[Directions] Give again, word for word, each line from the top of the listing through the line that holds "223 323 54.44".
### Provided information
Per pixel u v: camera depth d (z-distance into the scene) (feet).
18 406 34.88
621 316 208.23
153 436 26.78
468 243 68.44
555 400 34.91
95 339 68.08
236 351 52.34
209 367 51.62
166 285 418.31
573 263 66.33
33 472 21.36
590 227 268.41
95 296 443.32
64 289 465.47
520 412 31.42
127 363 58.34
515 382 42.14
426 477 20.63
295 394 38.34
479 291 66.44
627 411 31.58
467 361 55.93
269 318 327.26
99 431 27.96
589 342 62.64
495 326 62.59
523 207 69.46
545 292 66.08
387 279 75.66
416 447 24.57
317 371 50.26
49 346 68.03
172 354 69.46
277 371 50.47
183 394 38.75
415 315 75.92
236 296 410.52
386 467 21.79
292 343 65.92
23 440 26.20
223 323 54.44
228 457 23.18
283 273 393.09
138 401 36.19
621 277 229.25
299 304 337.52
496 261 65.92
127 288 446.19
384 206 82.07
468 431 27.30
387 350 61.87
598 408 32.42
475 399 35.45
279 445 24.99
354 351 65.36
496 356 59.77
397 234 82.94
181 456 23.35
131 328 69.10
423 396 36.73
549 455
######
[Response to the task]
Per pixel u v: camera depth d (z-distance into the scene) (feet).
18 406 34.88
621 316 208.23
153 436 26.78
468 243 68.44
555 400 34.91
95 339 68.08
236 351 52.34
209 367 51.62
166 285 418.31
573 263 66.33
33 472 21.36
590 227 268.41
95 296 443.32
64 289 465.47
520 412 31.42
127 363 58.34
515 382 42.14
426 477 20.63
295 394 38.34
479 291 66.44
627 411 31.58
467 361 55.93
269 318 327.26
99 431 27.96
589 342 62.64
495 326 62.59
523 207 69.46
545 292 66.08
387 279 75.66
416 447 24.57
317 371 50.26
49 346 68.03
172 354 69.46
277 371 50.47
183 394 38.75
415 315 75.92
236 296 410.52
386 467 21.79
292 343 65.92
23 440 26.20
223 323 54.44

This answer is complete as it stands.